→ **DIRECTIONS FOR THIS TASK**:
Your reply should be an exact copy of every entry, with the pictures removed.

→ **MATERIAL FOR THIS EXERCISE**:
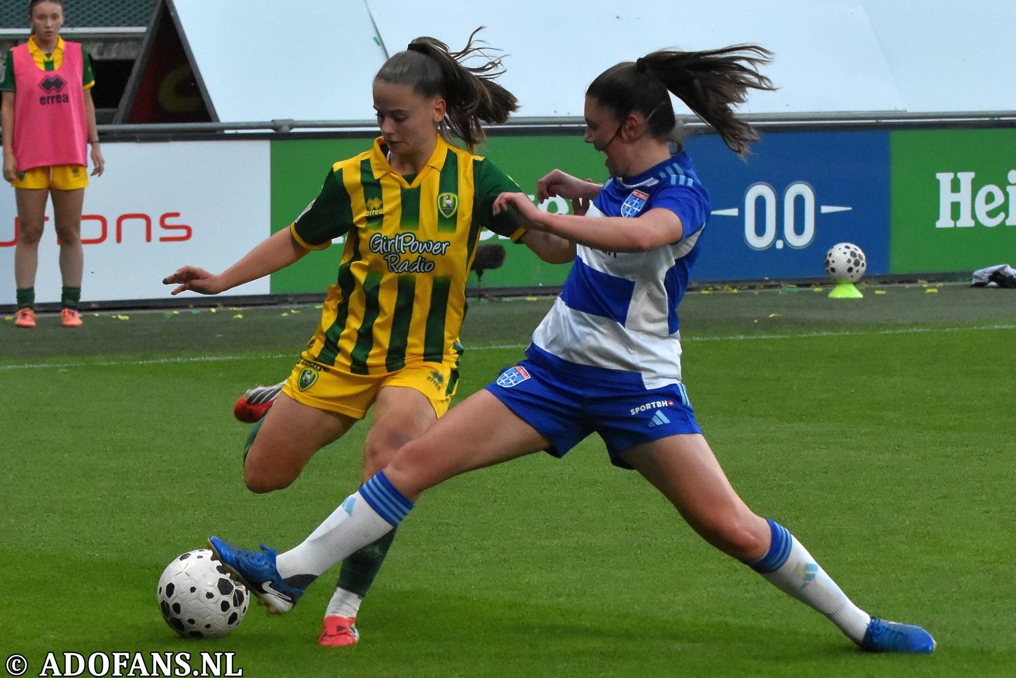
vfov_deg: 11.1
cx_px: 508
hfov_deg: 16.7
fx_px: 3471
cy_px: 339
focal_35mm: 123
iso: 3200
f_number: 4
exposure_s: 1/1000
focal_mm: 82
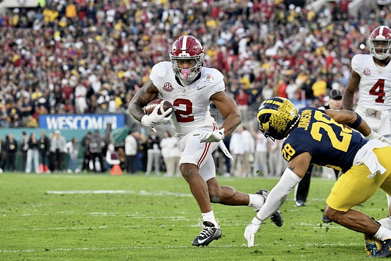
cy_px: 130
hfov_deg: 10.3
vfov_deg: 6.9
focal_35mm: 200
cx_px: 196
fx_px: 2173
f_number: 5.3
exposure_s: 1/1000
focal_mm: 200
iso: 3200
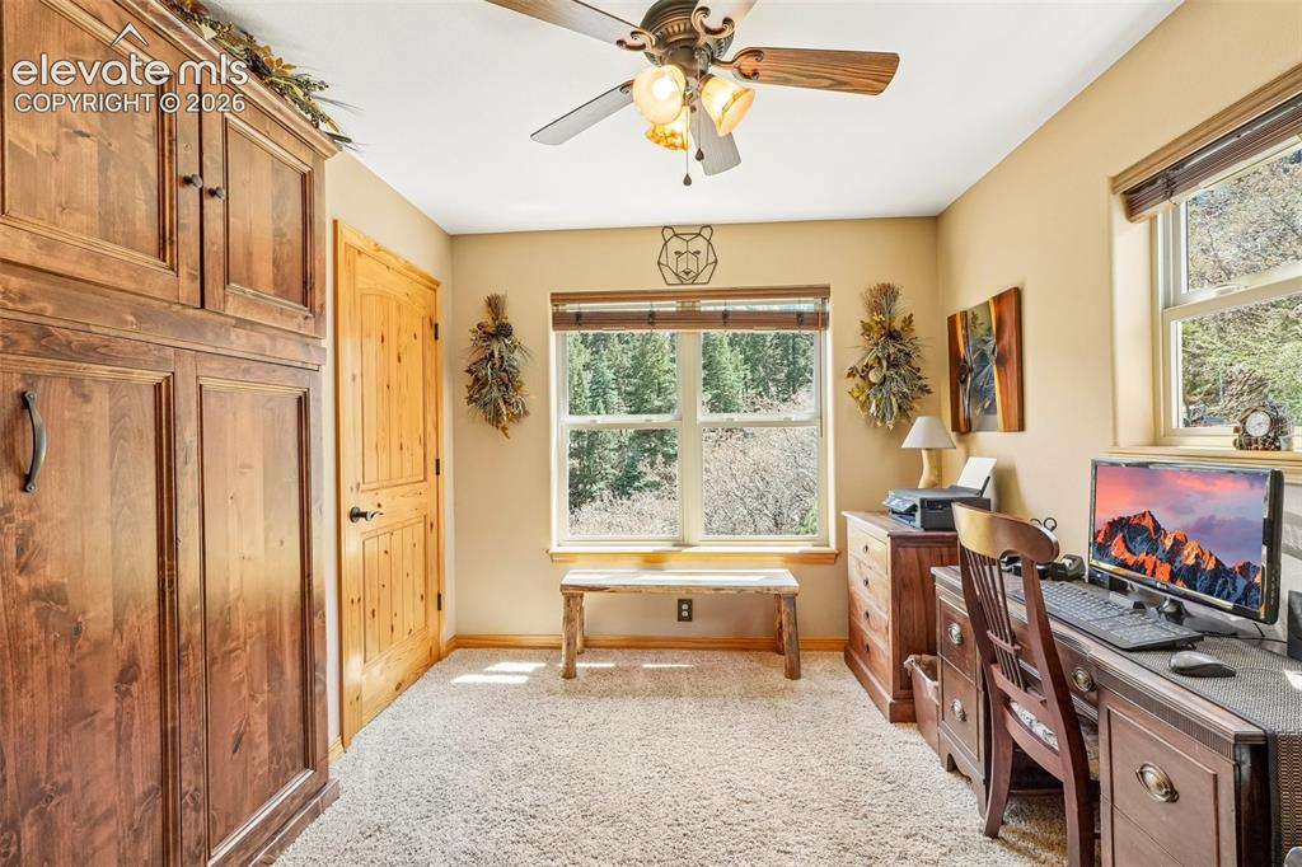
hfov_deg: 98.2
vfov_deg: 75.1
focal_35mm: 16
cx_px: 651
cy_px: 434
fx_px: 564
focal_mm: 10.4
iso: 800
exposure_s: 1/10
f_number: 8
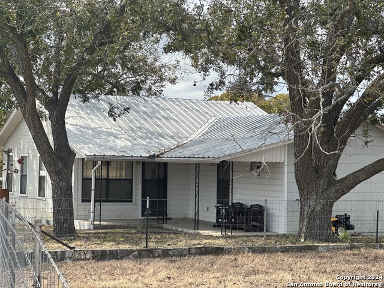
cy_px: 144
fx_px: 854
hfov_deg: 25.3
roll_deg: -1.5
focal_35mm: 77
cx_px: 192
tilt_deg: +2.5
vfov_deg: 19.1
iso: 32
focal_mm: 9
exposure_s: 1/396
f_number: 2.8
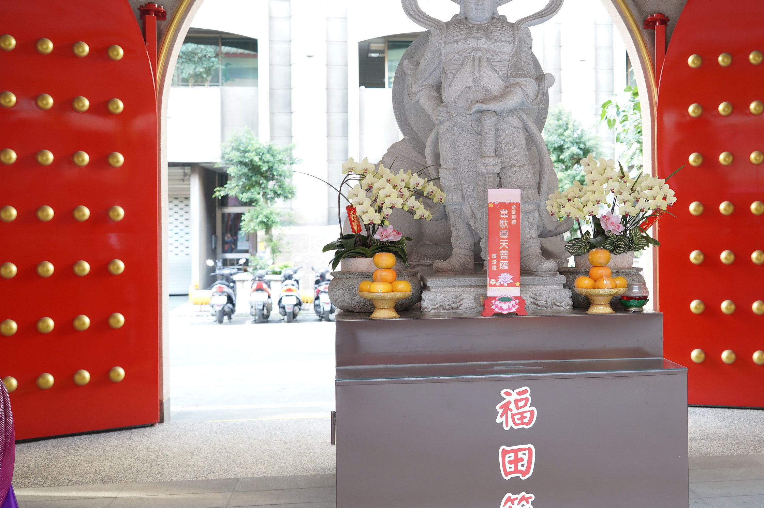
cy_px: 216
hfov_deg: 41.4
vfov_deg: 28.6
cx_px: 507
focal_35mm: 47
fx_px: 996
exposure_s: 1/125
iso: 1600
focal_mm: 35
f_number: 3.5
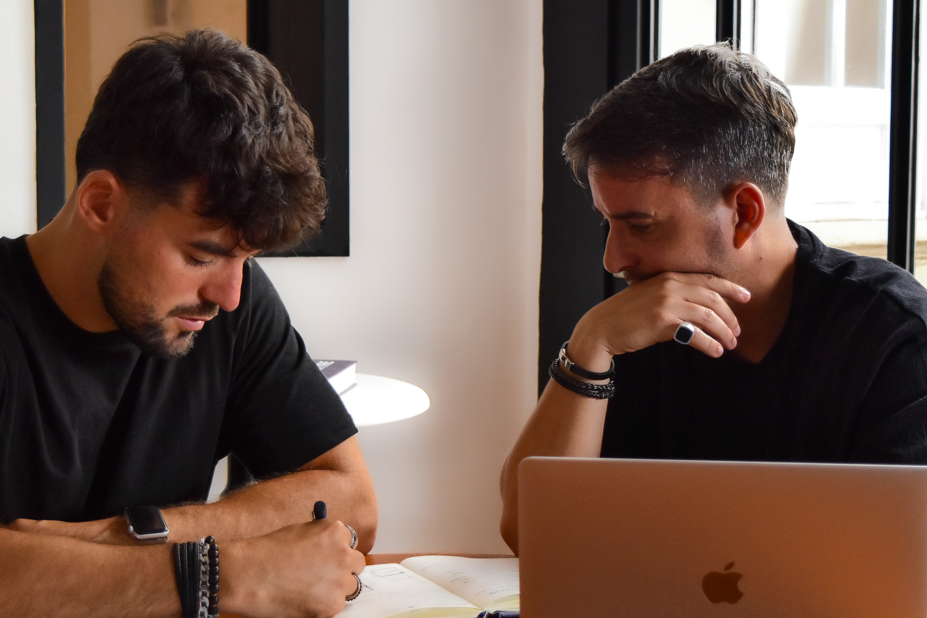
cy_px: 315
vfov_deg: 18.7
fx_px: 1880
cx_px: 388
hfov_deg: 27.7
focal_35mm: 73
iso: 800
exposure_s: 1/400
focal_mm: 34
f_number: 4.5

→ **ANSWER SECTION**:
vfov_deg: 11.1
cx_px: 508
hfov_deg: 16.7
fx_px: 3471
cy_px: 339
focal_35mm: 123
iso: 3200
f_number: 4
exposure_s: 1/1000
focal_mm: 82
cy_px: 130
hfov_deg: 10.3
vfov_deg: 6.9
focal_35mm: 200
cx_px: 196
fx_px: 2173
f_number: 5.3
exposure_s: 1/1000
focal_mm: 200
iso: 3200
hfov_deg: 98.2
vfov_deg: 75.1
focal_35mm: 16
cx_px: 651
cy_px: 434
fx_px: 564
focal_mm: 10.4
iso: 800
exposure_s: 1/10
f_number: 8
cy_px: 144
fx_px: 854
hfov_deg: 25.3
roll_deg: -1.5
focal_35mm: 77
cx_px: 192
tilt_deg: +2.5
vfov_deg: 19.1
iso: 32
focal_mm: 9
exposure_s: 1/396
f_number: 2.8
cy_px: 216
hfov_deg: 41.4
vfov_deg: 28.6
cx_px: 507
focal_35mm: 47
fx_px: 996
exposure_s: 1/125
iso: 1600
focal_mm: 35
f_number: 3.5
cy_px: 315
vfov_deg: 18.7
fx_px: 1880
cx_px: 388
hfov_deg: 27.7
focal_35mm: 73
iso: 800
exposure_s: 1/400
focal_mm: 34
f_number: 4.5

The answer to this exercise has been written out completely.